** Start **

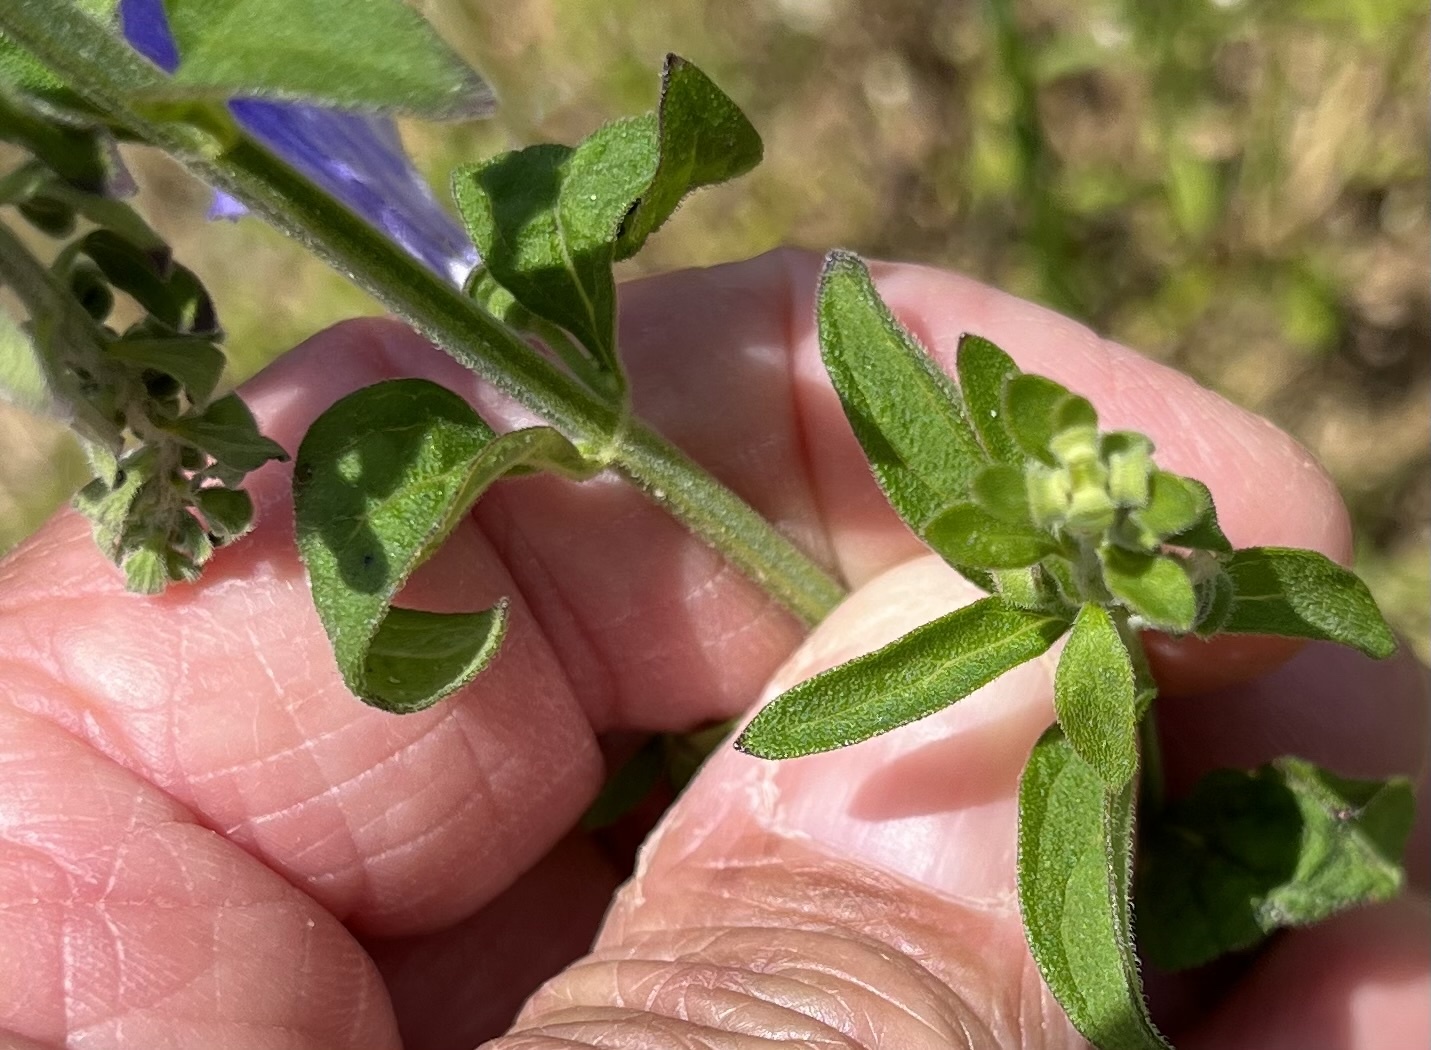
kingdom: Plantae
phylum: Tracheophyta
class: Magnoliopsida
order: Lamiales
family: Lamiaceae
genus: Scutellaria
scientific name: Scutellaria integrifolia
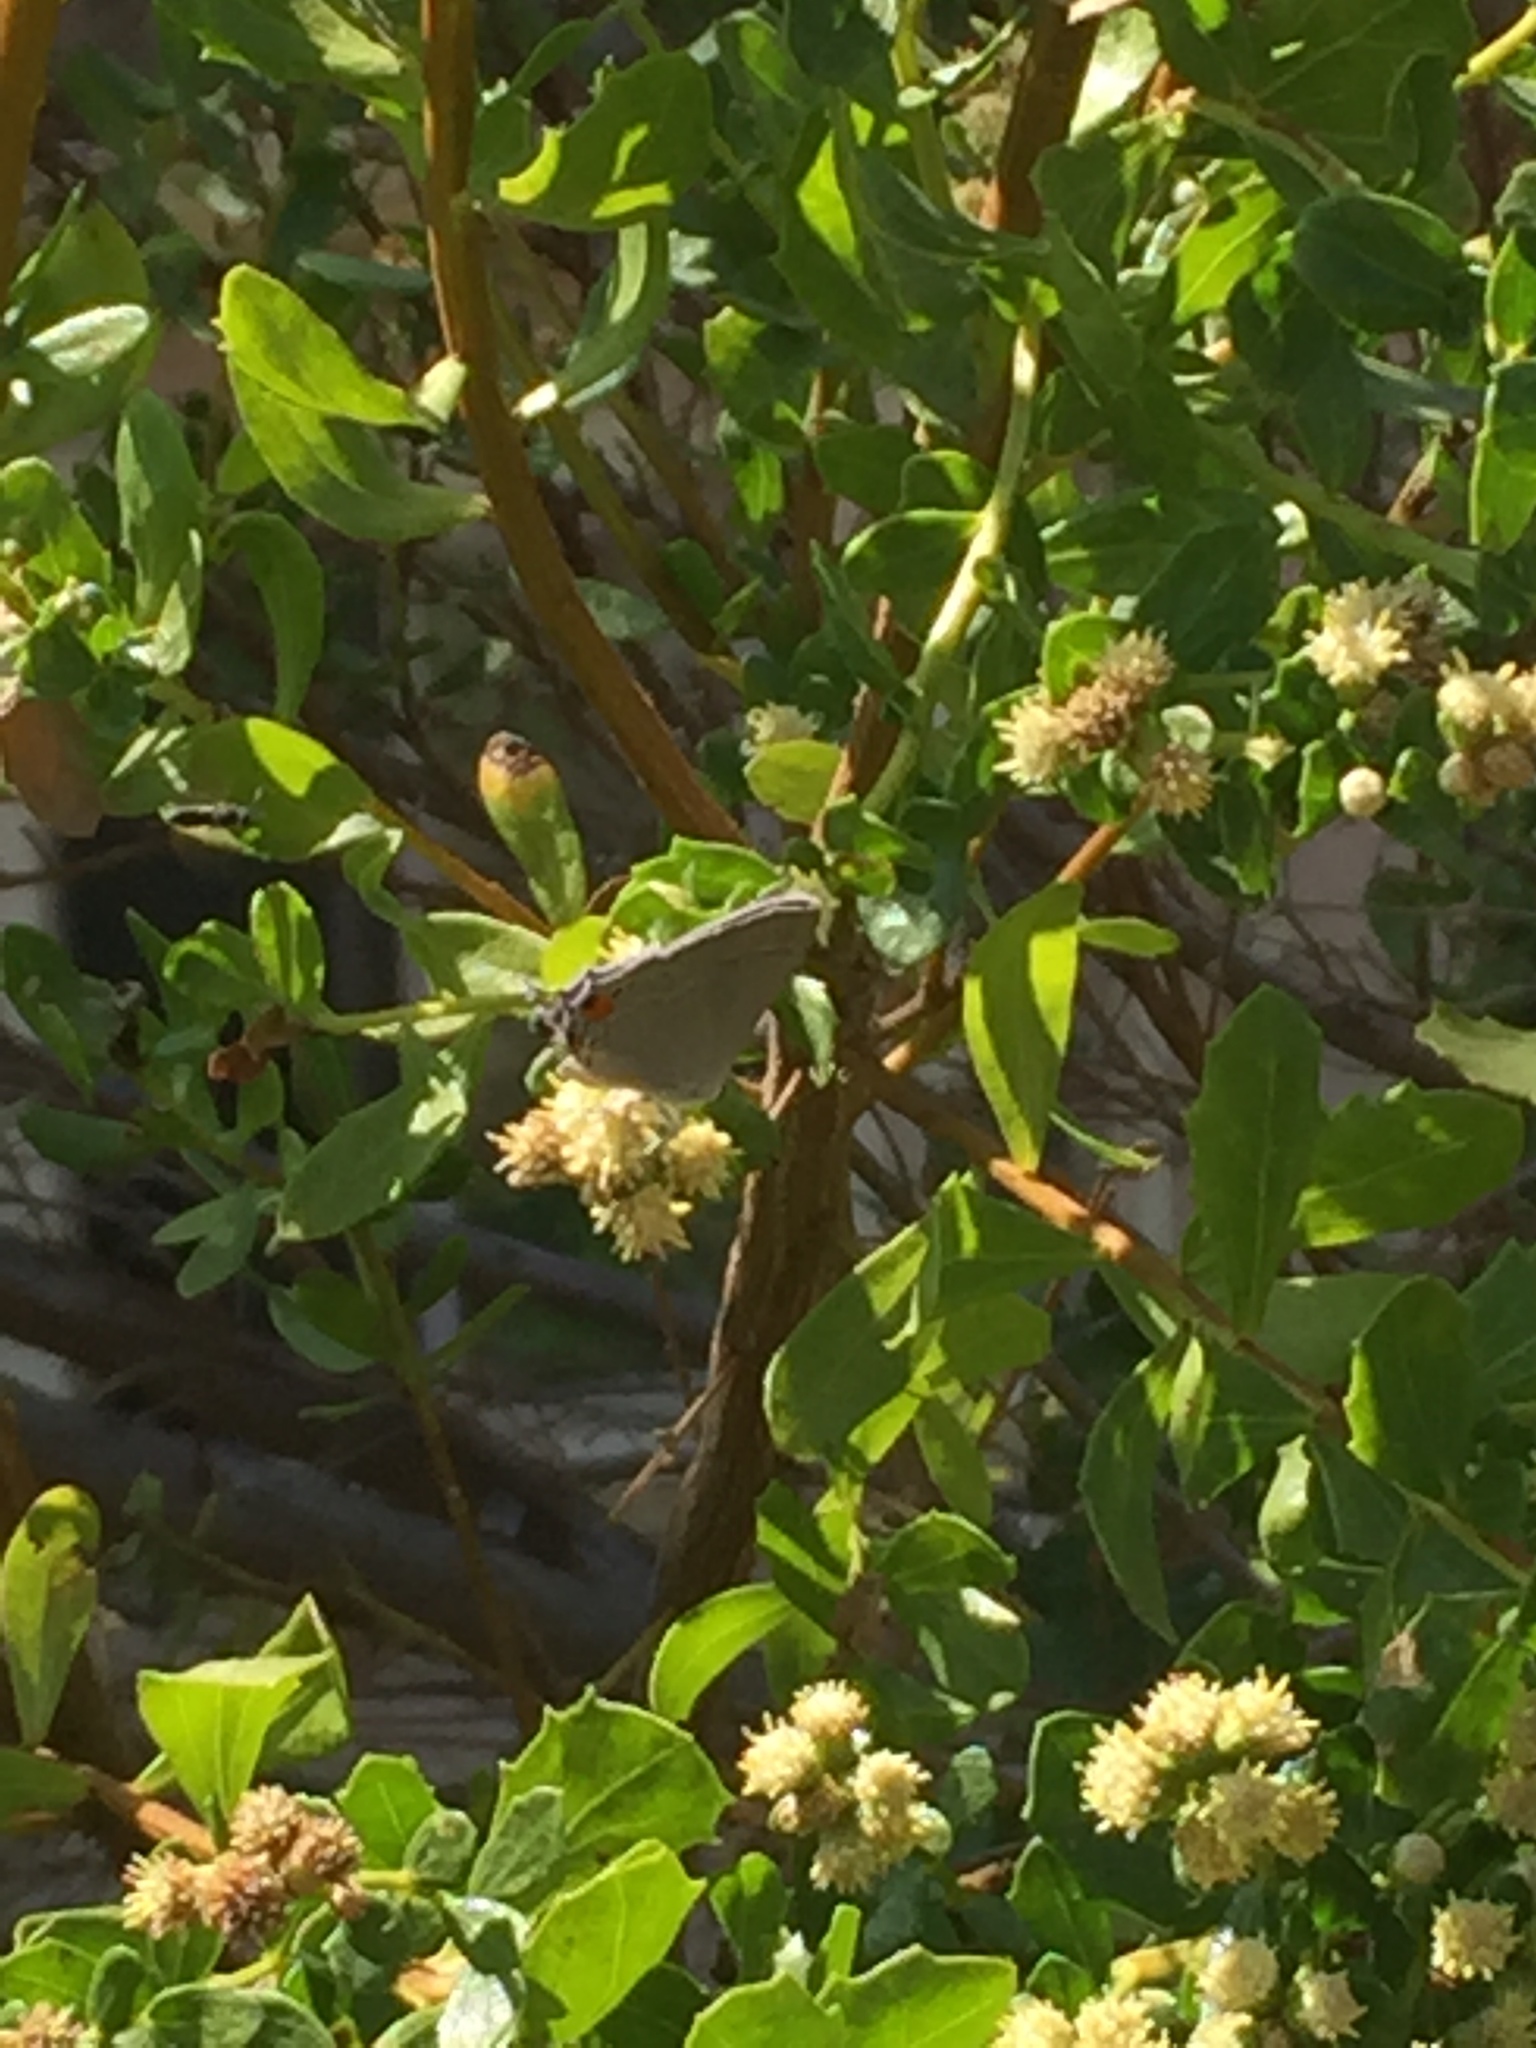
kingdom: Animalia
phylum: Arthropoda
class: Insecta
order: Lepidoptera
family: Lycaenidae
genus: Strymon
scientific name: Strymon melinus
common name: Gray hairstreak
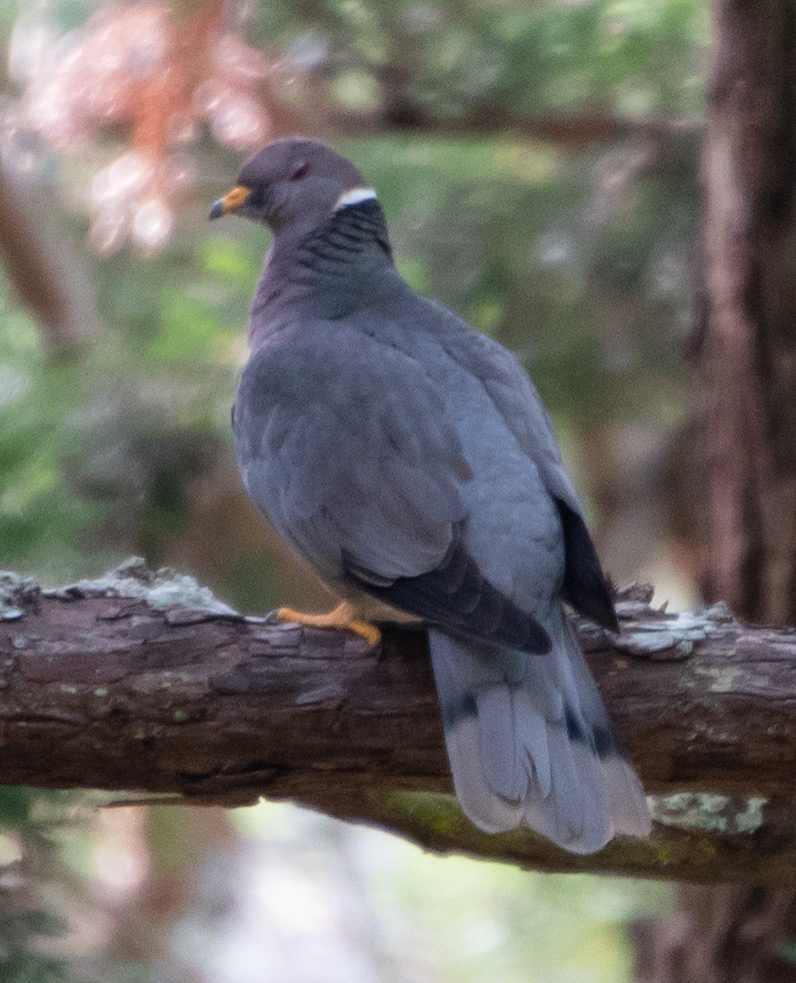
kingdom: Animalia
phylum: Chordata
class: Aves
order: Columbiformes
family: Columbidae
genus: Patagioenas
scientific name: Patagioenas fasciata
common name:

** End **

SET TASK: Convert the lines above into a Markdown table with two columns, Row and Line, numbering each line and omitting blank lines. Leave out the pictures.

RESPONSE FOR THIS EXERCISE:
| Row | Line |
|---|---|
| 1 | kingdom: Plantae |
| 2 | phylum: Tracheophyta |
| 3 | class: Magnoliopsida |
| 4 | order: Lamiales |
| 5 | family: Lamiaceae |
| 6 | genus: Scutellaria |
| 7 | scientific name: Scutellaria integrifolia |
| 8 | kingdom: Animalia |
| 9 | phylum: Arthropoda |
| 10 | class: Insecta |
| 11 | order: Lepidoptera |
| 12 | family: Lycaenidae |
| 13 | genus: Strymon |
| 14 | scientific name: Strymon melinus |
| 15 | common name: Gray hairstreak |
| 16 | kingdom: Animalia |
| 17 | phylum: Chordata |
| 18 | class: Aves |
| 19 | order: Columbiformes |
| 20 | family: Columbidae |
| 21 | genus: Patagioenas |
| 22 | scientific name: Patagioenas fasciata |
| 23 | common name: |